I frequent the shop often. He usually got strange livestocks to sell.

----------


## Digimon

Hi,

Is this shop located near the Yishun Bus Interchange? Saw there's 1 Blk 932 near the interchange on the street directory. Afraid there are more than 1 Blk 932 in the Yishun area.

Anyone knows the opening hours for this shop?

Thanks a million.

----------


## taz_boy

yep...it's near yishun interchange....
near a furniture shop..opening hours i not so sure...sunday should be open

----------


## Digimon

Hi Taz Boy,

Thanks for the info.

Actually planning to drop by tomorrow morning after work around 10am (I working nite shift this week). But dun think they will be opened so early.
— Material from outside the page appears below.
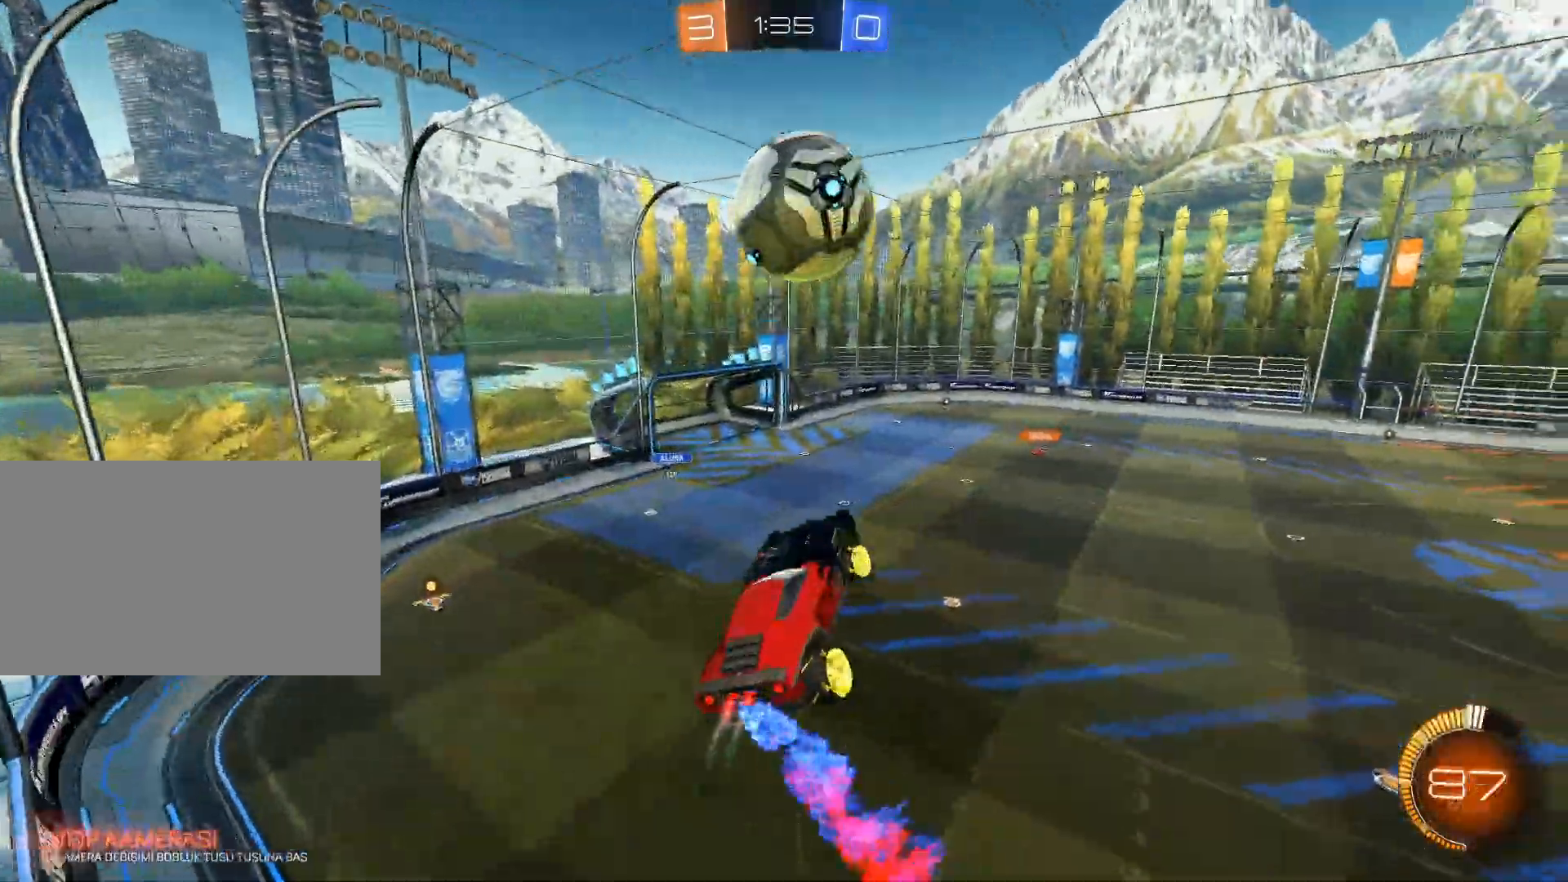
{"keys": ["q"], "mouse": ["left"], "events": [[117, "d", "up"], [117, "s", "up"]]}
So far I only noticed Ah Ben's shop (used to be at Tiong Bahru Market) that opened around 9am. The rest are usually 11am or 12pm.

Why can't they open earlier? Hmmm... :Sad: 

Well, maybe will drop by on my off days in the afternoon.

----------


## taz_boy

haha....np..that region is quite a good place to shop for fishes and equipments in North area....
if u wan equipments and other accessories......u can shop at Y934, if u wan more varities of fishes, can try 932...lol

----------